Polinsky took issue with Auriemma’s assertion in the book that there were no Division-1 caliber players on their team.
“I would never even have been recruited to sit on his bench,” she said. “But I think Peggy was one — probably the only one.”
Noting that Auriemma quickly raised the quality of the standard Connecticut recruit and that the evolutionary gains have been exponential in the last 15 years, Myers said: “I’m flattered that Audrey would say that, but I’m not even sure Rebecca Lobo could play for Geno at this point.”
It was when Lobo was anchoring Connecticut’s first national title and unbeaten season in 1994-1995 that Auriemma approached Myers and suggested that she return to the program.
“We were living in the area and I had just given birth to my son, already had my daughter,” she said. “I was looking for something to do part time. Geno said the women’s basketball office was overwhelmed with fan mail for Rebecca and could use someone to sort through it.”
For the past 15 years, Myers has had an insider’s view, a ringside seat. She attended all the Final Fours and has developed an enduring friendship with Auriemma.
“You hear people say: ‘He’s so cocky, so arrogant,’” Myers said. “That’s the part of Geno that I love. He was that way when he was making US$30,000 a year.”
She and her former teammates attended Auriemma’s 2006 Hall of Fame induction. They remain rabid Connecticut fans, as are their children.
“But I can’t just walk into Geno’s office and sit down the way I used to,” Polinsky said. “He’s protected now. The simplicity is gone.”

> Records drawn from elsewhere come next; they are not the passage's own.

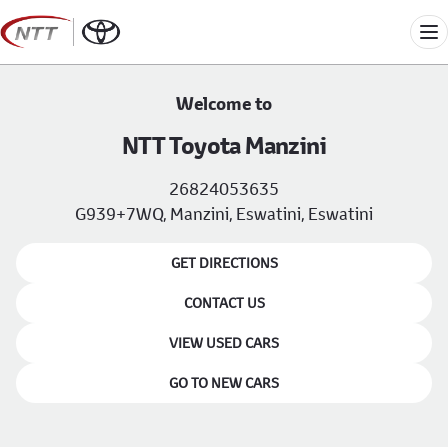
Skip
to
Me
content
Welcome to
NTT Toyota Manzini
26824053635
G939+7WQ, Manzini, Eswatini, Eswatini
GET DIRECTIONS
CONTACT US
VIEW USED CARS
GO TO NEW CARS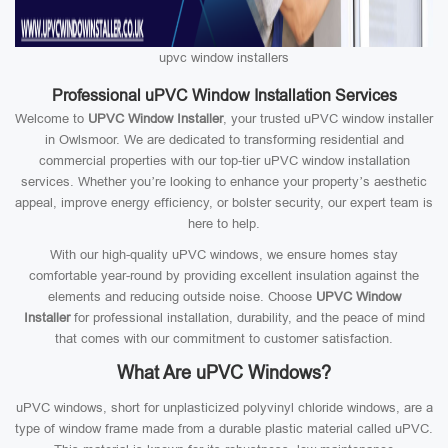
upvc window installers
Professional uPVC Window Installation Services
Welcome to
UPVC Window Installer
, your trusted uPVC window installer
in Owlsmoor. We are dedicated to transforming residential and
commercial properties with our top-tier uPVC window installation
services. Whether you’re looking to enhance your property’s aesthetic
appeal, improve energy efficiency, or bolster security, our expert team is
here to help.
With our high-quality uPVC windows, we ensure homes stay
comfortable year-round by providing excellent insulation against the
elements and reducing outside noise. Choose
UPVC Window
Installer
for professional installation, durability, and the peace of mind
that comes with our commitment to customer satisfaction.
What Are uPVC Windows?
uPVC windows, short for unplasticized polyvinyl chloride windows, are a
type of window frame made from a durable plastic material called uPVC.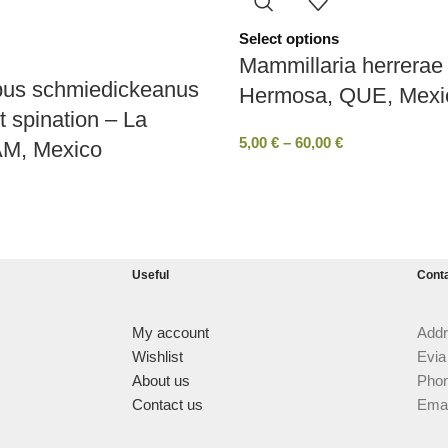
Select options
Mammillaria herrerae 
pus schmiedickeanus
Hermosa, QUE, Mexi
t spination – La
5,00
€
–
60,00
€
AM, Mexico
Useful
Cont
My account
Addr
Wishlist
Evia
About us
Phon
Contact us
Emai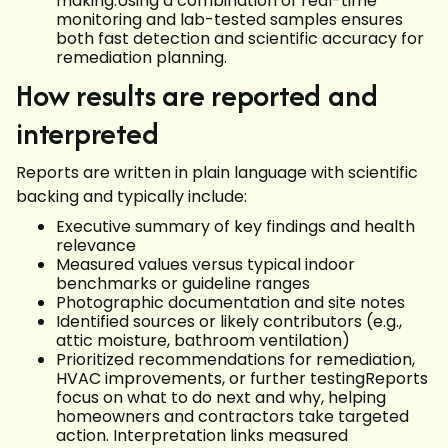
making.Using a combination of real-time
monitoring and lab-tested samples ensures
both fast detection and scientific accuracy for
remediation planning.
How results are reported and
interpreted
Reports are written in plain language with scientific
backing and typically include:
Executive summary of key findings and health
relevance
Measured values versus typical indoor
benchmarks or guideline ranges
Photographic documentation and site notes
Identified sources or likely contributors (e.g.,
attic moisture, bathroom ventilation)
Prioritized recommendations for remediation,
HVAC improvements, or further testingReports
focus on what to do next and why, helping
homeowners and contractors take targeted
action. Interpretation links measured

However, success has not diminished Auriemma’s sarcasm. After the Huskies’ inexperience around Moore was exploited by Stanford on Thursday and the Huskies settled for bettering the longstanding UCLA’s men’s record by two games, he said: “This losing stuff is getting old, man; I hate it. I just wish we could catch a break every once in a while so these kids can have some success.”
Maybe what was a rare or even first encounter with failure for the Huskies will put Auriemma a little closer to coaching satisfaction, the possibility of winning something when they are not expected to. Or at least a little closer to memories of 1985-1986, when he might have said something like that and really meant it.